Other officers elected were William Nathan, Houston, Tex., first vice-president; Rabbi Ira Sanders, Little Rock, Ark., second vice-president; Miss M. Stilling of Houston, secretary and Erhard Mayer of New Orleans, treasurer. Dallas, Texas was chosen as next year’s meeting place.

Following the official close of the convention it was decided to establish a summer course for religious school teachers in this district. Rabbis Emil Leipziger, Louis Binstock and Mendel Silber of New Orleans were named on a committee to draw up plans to this end. A page in the Jewish Ledger of this city will be set aside for an interchange of ideas among religious schools and rabbis of the Assembly, the executive committee voted.

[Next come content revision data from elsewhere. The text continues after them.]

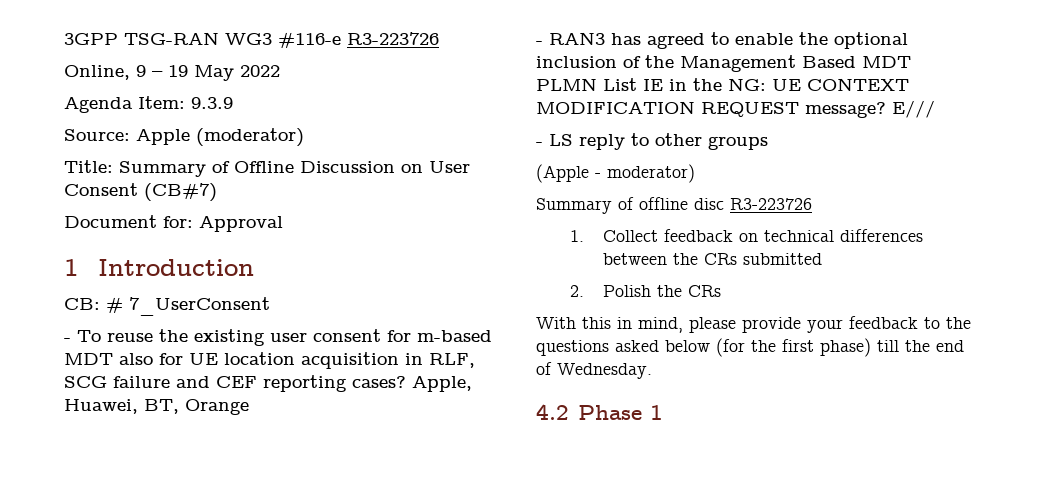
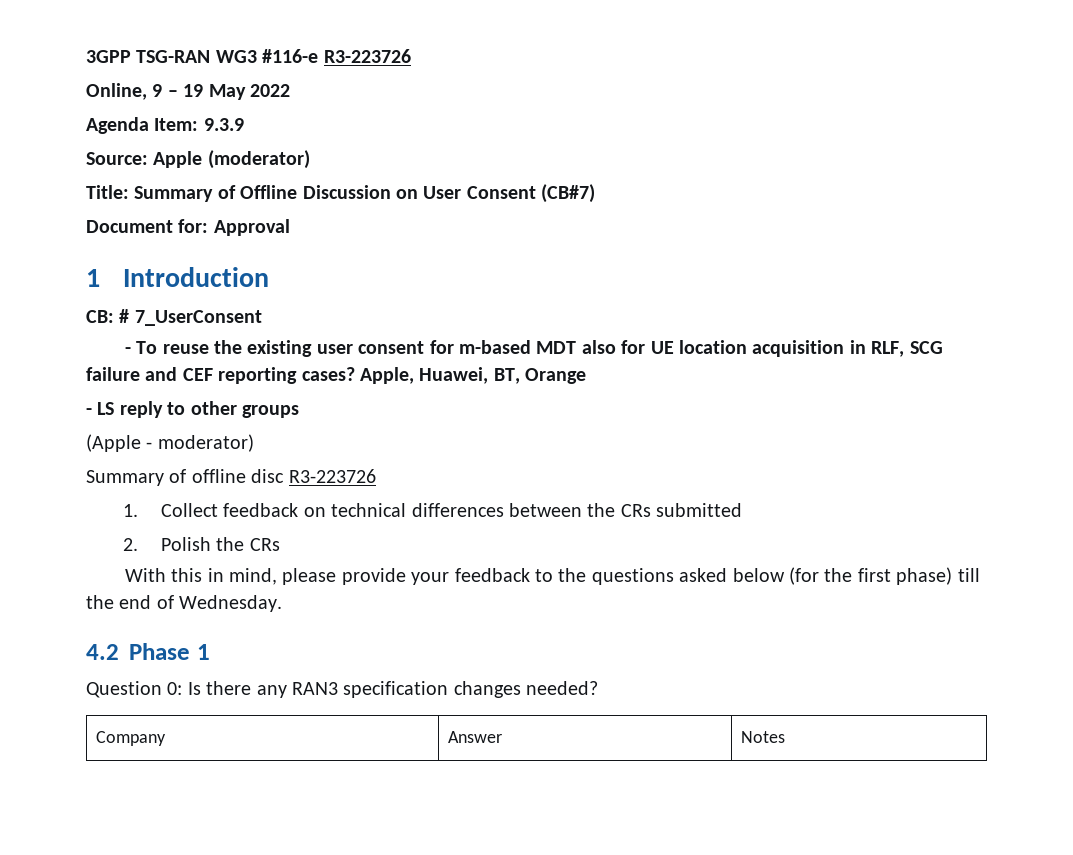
[536,32,908,49] [536,55,911,72] [536,78,909,91] [536,100,935,118] // - RAN3 has agreed to enable the optional inclusion of the Management Based MDT PLMN List IE in the NG: UE CONTEXT MODIFICATION REQUEST message? E/// -> (587, 376) none
(663, 412) none -> [86,681,599,698] [95,731,166,746] [447,731,502,743] [740,731,785,743] // Question 0: Is there any RAN3 specification changes needed? // Company | Answer | Notes

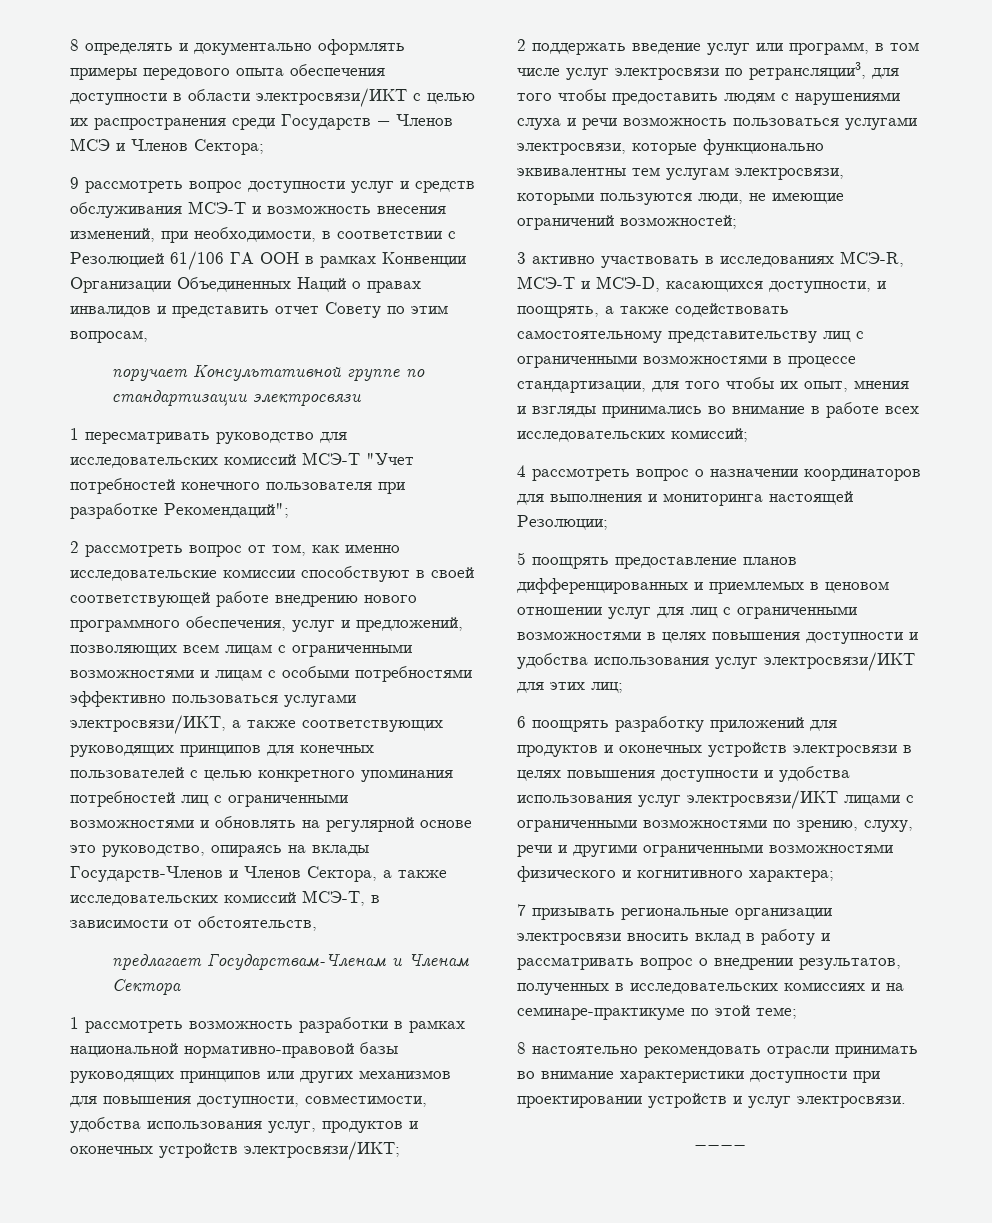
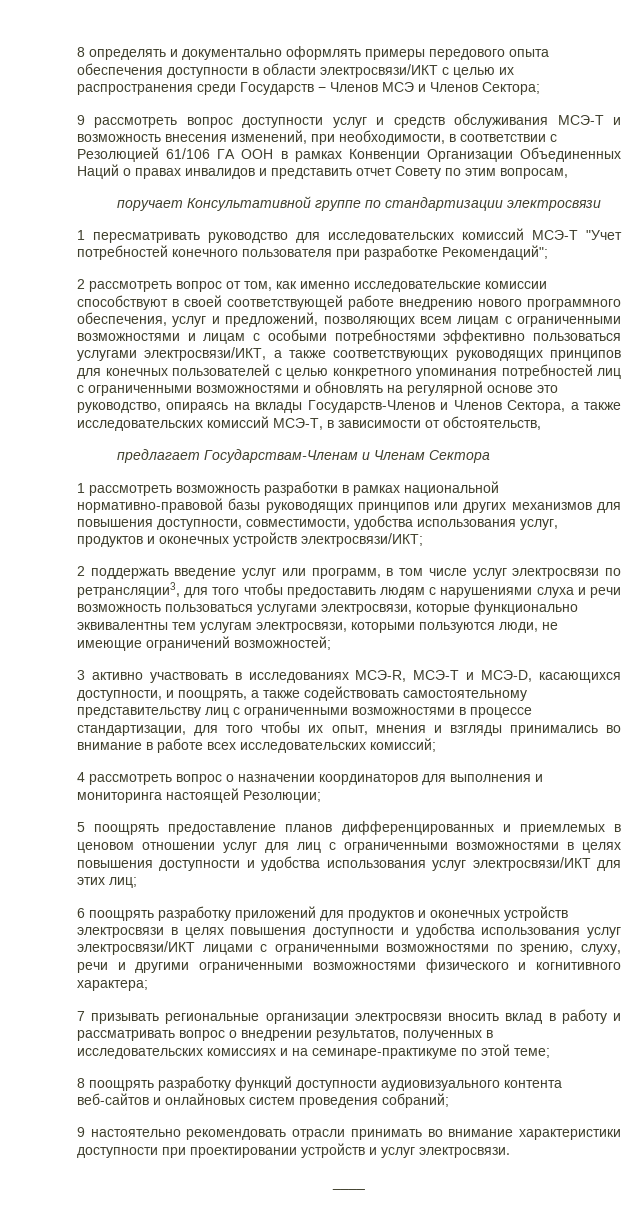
(526, 1048) none -> [89,1076,562,1091] [77,1093,449,1108] [77,1127,85,1137] поощрять разработку функций доступности аудиовизуального контента веб-сайтов и онлайновых систем проведения собраний; // 9

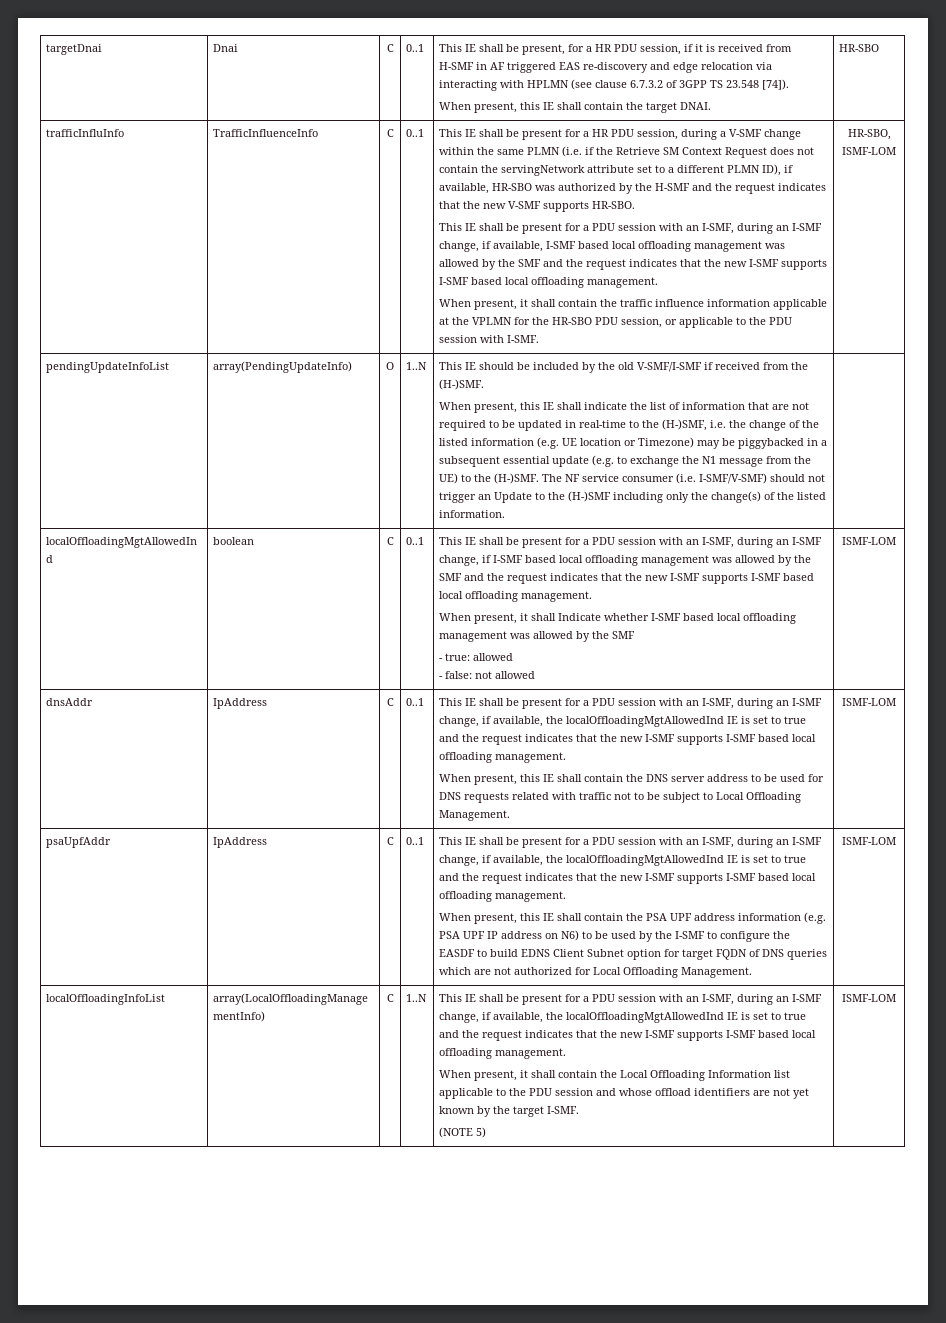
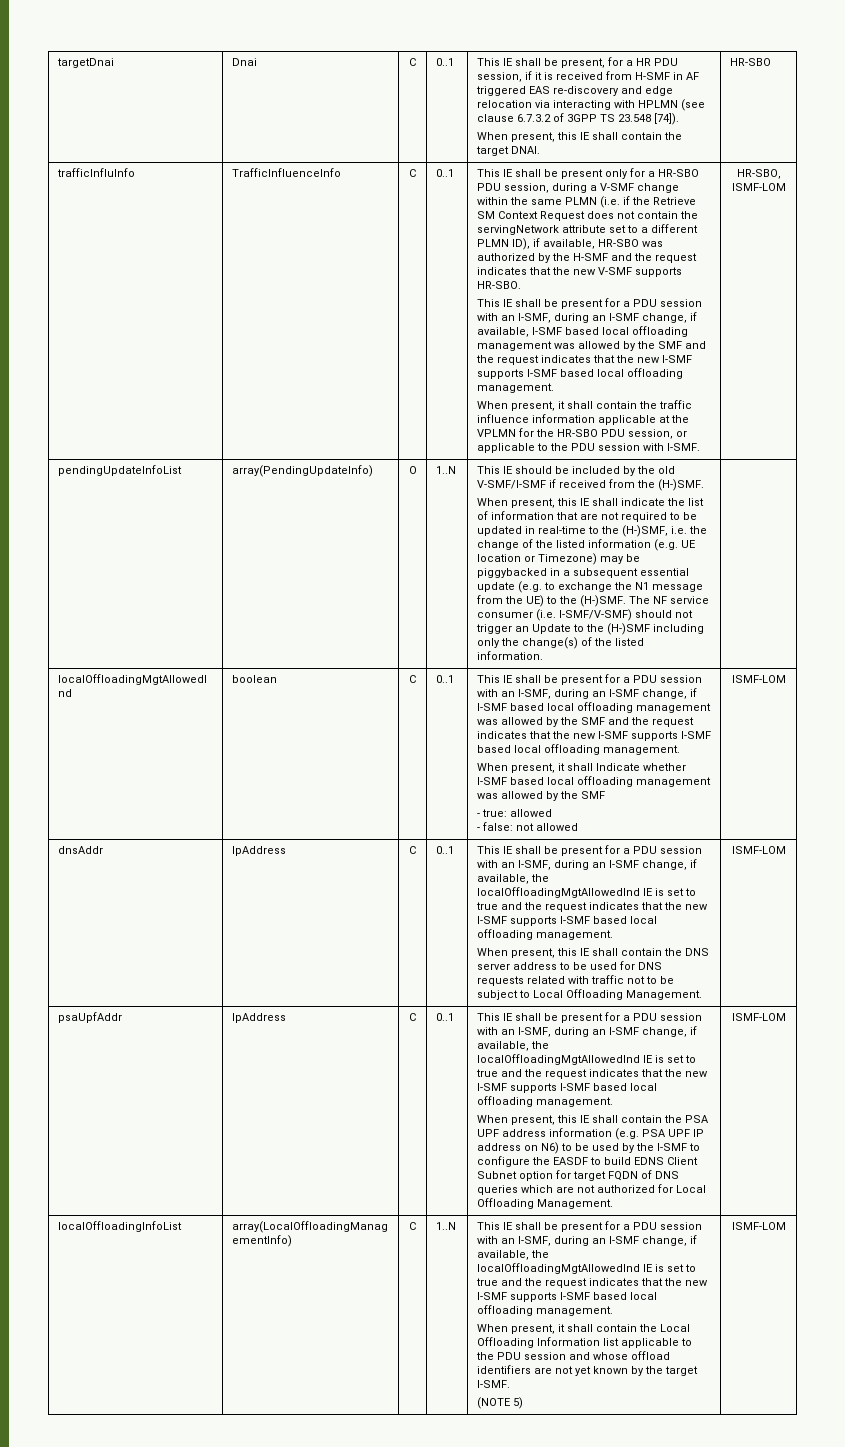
[565,129,610,137] for a HR -> [604,168,699,179] only for a HR-SBO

Rabbi James G. Heller of Cincinnati sounded the keynote of the convention when in an address he termed Jewish education a failure. “Parents believe that religious education is less important than music, elocution or dancing lessons,” he declared. “Public school parents realize that the public schools supply a need that is real and clearly felt, while Jewish parents have little sense of the reality of the religious schools’ educational value.”

Further deploring the Jewish children’s lack of knowledge concerning their religion and race, Mrs. Lee Levinger of Columbus, Ohio, urged that dramatics and music in the Sabbath school be introduced to visualize more clearly for smaller children the history of the Jews. Rabbi Louis Wolsey of Philadelphia decried the modern tendency of supplanting religion with science.